(ENTRIES SHOWN)
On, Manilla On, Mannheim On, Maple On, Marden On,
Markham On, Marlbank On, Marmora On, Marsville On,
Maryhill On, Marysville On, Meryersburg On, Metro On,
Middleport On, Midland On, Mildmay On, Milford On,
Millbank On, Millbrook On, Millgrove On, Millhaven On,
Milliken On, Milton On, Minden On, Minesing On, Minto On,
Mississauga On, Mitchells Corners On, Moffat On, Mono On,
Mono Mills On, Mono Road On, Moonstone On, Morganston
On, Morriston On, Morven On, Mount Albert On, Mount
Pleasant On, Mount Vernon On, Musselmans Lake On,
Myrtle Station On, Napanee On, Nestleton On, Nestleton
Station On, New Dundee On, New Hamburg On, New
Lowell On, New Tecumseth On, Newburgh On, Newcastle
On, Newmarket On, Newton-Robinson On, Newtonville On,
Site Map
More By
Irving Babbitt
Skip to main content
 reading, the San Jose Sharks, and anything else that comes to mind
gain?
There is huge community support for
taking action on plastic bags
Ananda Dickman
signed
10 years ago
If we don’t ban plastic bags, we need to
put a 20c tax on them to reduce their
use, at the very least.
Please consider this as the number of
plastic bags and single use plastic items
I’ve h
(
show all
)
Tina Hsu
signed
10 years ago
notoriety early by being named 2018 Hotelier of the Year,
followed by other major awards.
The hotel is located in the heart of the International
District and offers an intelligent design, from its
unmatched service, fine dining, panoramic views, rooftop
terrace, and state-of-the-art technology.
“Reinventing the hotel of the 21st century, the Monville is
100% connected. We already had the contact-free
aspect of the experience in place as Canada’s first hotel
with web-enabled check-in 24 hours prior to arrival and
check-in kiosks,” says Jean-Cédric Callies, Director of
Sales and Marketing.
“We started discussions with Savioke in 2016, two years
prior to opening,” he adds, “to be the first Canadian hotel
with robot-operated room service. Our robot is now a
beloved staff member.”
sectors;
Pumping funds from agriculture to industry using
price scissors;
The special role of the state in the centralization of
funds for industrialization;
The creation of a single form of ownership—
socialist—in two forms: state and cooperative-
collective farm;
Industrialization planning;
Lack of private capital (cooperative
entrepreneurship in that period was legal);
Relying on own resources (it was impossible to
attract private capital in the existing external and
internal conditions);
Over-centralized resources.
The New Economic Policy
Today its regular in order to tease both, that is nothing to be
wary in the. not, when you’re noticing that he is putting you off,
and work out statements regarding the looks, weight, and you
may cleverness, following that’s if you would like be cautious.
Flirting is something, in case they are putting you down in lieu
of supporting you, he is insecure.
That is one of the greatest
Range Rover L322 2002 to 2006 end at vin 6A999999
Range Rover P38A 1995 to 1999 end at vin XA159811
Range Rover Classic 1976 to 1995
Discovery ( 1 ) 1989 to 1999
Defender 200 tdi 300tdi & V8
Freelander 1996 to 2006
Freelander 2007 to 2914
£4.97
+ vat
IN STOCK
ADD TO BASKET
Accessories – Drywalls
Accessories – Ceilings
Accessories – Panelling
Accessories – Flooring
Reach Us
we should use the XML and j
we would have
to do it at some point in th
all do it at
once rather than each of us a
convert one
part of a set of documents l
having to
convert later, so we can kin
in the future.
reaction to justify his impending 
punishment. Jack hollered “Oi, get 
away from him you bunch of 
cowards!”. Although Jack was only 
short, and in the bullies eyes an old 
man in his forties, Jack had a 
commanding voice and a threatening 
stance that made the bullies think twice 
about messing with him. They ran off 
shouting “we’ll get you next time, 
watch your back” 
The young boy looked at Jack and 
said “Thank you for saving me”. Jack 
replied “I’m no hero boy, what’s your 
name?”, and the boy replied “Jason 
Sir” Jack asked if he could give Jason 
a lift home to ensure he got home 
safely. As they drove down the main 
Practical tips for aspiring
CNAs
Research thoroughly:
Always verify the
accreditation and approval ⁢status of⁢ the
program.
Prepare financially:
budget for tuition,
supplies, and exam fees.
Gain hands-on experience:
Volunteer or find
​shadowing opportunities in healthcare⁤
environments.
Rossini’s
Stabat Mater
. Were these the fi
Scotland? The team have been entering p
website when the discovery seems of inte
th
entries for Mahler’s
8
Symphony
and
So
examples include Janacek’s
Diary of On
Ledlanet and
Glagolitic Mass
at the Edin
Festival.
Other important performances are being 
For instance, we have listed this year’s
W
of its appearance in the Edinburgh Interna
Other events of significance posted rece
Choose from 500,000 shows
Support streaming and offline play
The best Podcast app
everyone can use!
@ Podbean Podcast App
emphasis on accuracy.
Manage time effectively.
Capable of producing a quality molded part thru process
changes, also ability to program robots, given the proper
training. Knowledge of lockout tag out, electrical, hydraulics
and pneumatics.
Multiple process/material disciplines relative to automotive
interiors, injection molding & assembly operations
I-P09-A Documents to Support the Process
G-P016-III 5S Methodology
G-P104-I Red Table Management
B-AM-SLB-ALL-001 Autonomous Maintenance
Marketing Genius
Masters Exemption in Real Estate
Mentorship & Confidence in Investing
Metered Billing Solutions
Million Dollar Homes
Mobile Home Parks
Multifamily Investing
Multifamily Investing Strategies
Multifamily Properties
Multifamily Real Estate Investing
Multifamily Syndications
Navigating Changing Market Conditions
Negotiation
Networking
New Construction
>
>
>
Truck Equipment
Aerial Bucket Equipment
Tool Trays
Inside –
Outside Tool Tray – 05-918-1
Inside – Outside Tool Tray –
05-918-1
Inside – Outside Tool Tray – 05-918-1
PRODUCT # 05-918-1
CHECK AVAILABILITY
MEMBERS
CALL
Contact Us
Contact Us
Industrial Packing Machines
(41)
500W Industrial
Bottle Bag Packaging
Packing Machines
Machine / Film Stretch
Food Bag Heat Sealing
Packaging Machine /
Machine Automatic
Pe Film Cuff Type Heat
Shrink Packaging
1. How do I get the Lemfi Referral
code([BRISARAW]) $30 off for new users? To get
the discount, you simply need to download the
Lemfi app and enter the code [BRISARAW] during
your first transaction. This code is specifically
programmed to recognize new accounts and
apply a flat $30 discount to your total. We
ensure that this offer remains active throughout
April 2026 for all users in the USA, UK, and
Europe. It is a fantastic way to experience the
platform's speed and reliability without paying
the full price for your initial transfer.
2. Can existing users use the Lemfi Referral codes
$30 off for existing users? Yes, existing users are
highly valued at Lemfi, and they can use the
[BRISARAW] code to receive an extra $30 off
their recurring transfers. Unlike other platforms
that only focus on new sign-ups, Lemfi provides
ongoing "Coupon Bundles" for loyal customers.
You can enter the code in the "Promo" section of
(End ENTRIES SHOWN)
EXERCISE DETAILS - Wherever a line holds the word "Mount", copy that line out of the entries above.

TASK RESULT -
On, Morriston On, Morven On, Mount Albert On, Mount
Pleasant On, Mount Vernon On, Musselmans Lake On,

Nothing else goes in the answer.